• _Exercise requirements_: Repeat the stretch of entries below from the line with "X473964Y264160D01*" through the line with "X30480Y78740D01*". Include both ends and add nothing.

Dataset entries
Content starts
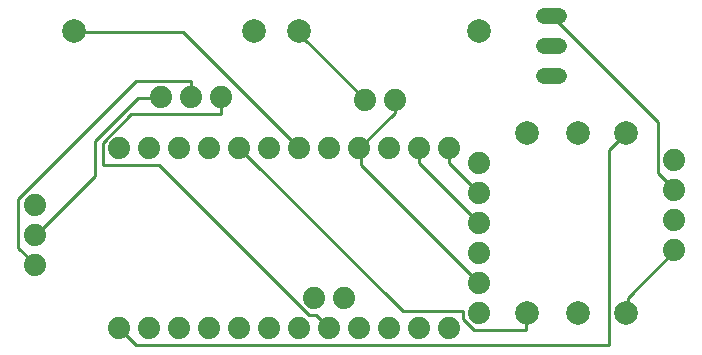
<source format=gbr>
G04 EAGLE Gerber RS-274X export*
G75*
%MOMM*%
%FSLAX34Y34*%
%LPD*%
%INTop Copper*%
%IPPOS*%
%AMOC8*
5,1,8,0,0,1.08239X$1,22.5*%
G01*
%ADD10C,1.879600*%
%ADD11C,2.000000*%
%ADD12C,1.320800*%
%ADD13C,0.254000*%


D10*
X101600Y177800D03*
X127000Y177800D03*
X152400Y177800D03*
X177800Y177800D03*
X203200Y177800D03*
X228600Y177800D03*
X254000Y177800D03*
X279400Y177800D03*
X304800Y177800D03*
X330200Y177800D03*
X355600Y177800D03*
X381000Y177800D03*
X381000Y25400D03*
X355600Y25400D03*
X330200Y25400D03*
X304800Y25400D03*
X279400Y25400D03*
X254000Y25400D03*
X228600Y25400D03*
X203200Y25400D03*
X177800Y25400D03*
X152400Y25400D03*
X127000Y25400D03*
X101600Y25400D03*
X406400Y38100D03*
X406400Y63500D03*
X406400Y88900D03*
X406400Y114300D03*
X406400Y139700D03*
X406400Y165100D03*
X187960Y220980D03*
X162560Y220980D03*
X137160Y220980D03*
X266700Y50800D03*
X292100Y50800D03*
X335280Y218440D03*
X309880Y218440D03*
X30480Y129540D03*
X30480Y104140D03*
X30480Y78740D03*
D11*
X406400Y276860D03*
X254000Y276860D03*
D12*
X460756Y289560D02*
X473964Y289560D01*
X473964Y238760D02*
X460756Y238760D01*
X460756Y264160D02*
X473964Y264160D01*
D11*
X63500Y276860D03*
X215900Y276860D03*
D10*
X571500Y167640D03*
X571500Y142240D03*
X571500Y116840D03*
X571500Y91440D03*
D11*
X447040Y38100D03*
X447040Y190500D03*
X490220Y190500D03*
X490220Y38100D03*
X530860Y190500D03*
X530860Y38100D03*
D13*
X334963Y207963D02*
X304800Y177800D01*
X334963Y207963D02*
X334963Y217488D01*
X335280Y218440D01*
X306388Y163513D02*
X406400Y63500D01*
X306388Y163513D02*
X306388Y177800D01*
X304800Y177800D01*
X30163Y79375D02*
X15875Y93663D01*
X15875Y134938D01*
X115888Y234950D01*
X161925Y234950D01*
X161925Y222250D01*
X30163Y79375D02*
X30480Y78740D01*
X162560Y220980D02*
X161925Y222250D01*
X80963Y153988D02*
X31750Y104775D01*
X80963Y153988D02*
X80963Y184150D01*
X117475Y220663D01*
X136525Y220663D01*
X31750Y104775D02*
X30480Y104140D01*
X136525Y220663D02*
X137160Y220980D01*
X468313Y288925D02*
X557213Y200025D01*
X557213Y157163D01*
X571500Y142875D01*
X468313Y288925D02*
X467360Y289560D01*
X571500Y142875D02*
X571500Y142240D01*
X406400Y114300D02*
X355600Y165100D01*
X355600Y177800D01*
X381000Y165100D02*
X406400Y139700D01*
X381000Y165100D02*
X381000Y177800D01*
X254000Y177800D02*
X155575Y276225D01*
X63500Y276225D01*
X63500Y276860D01*
X203200Y177800D02*
X341313Y39688D01*
X392113Y39688D01*
X392113Y33338D01*
X401638Y23813D01*
X446088Y23813D01*
X446088Y38100D01*
X447040Y38100D01*
X279400Y25400D02*
X268288Y36513D01*
X261938Y36513D01*
X134938Y163513D01*
X87313Y163513D01*
X87313Y182563D01*
X111125Y206375D01*
X187325Y206375D01*
X187325Y220663D01*
X187960Y220980D01*
X101600Y25400D02*
X115888Y11113D01*
X515938Y11113D01*
X515938Y176213D01*
X530225Y190500D01*
X530860Y190500D01*
X309563Y219075D02*
X254000Y274638D01*
X254000Y276860D01*
X309563Y219075D02*
X309880Y218440D01*
X531813Y50800D02*
X571500Y90488D01*
X531813Y50800D02*
X531813Y38100D01*
X571500Y90488D02*
X571500Y91440D01*
X531813Y38100D02*
X530860Y38100D01*
M02*

</source>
Content ends
• _Finished task_:
X473964Y264160D01*
D11*
X63500Y276860D03*
X215900Y276860D03*
D10*
X571500Y167640D03*
X571500Y142240D03*
X571500Y116840D03*
X571500Y91440D03*
D11*
X447040Y38100D03*
X447040Y190500D03*
X490220Y190500D03*
X490220Y38100D03*
X530860Y190500D03*
X530860Y38100D03*
D13*
X334963Y207963D02*
X304800Y177800D01*
X334963Y207963D02*
X334963Y217488D01*
X335280Y218440D01*
X306388Y163513D02*
X406400Y63500D01*
X306388Y163513D02*
X306388Y177800D01*
X304800Y177800D01*
X30163Y79375D02*
X15875Y93663D01*
X15875Y134938D01*
X115888Y234950D01*
X161925Y234950D01*
X161925Y222250D01*
X30163Y79375D02*
X30480Y78740D01*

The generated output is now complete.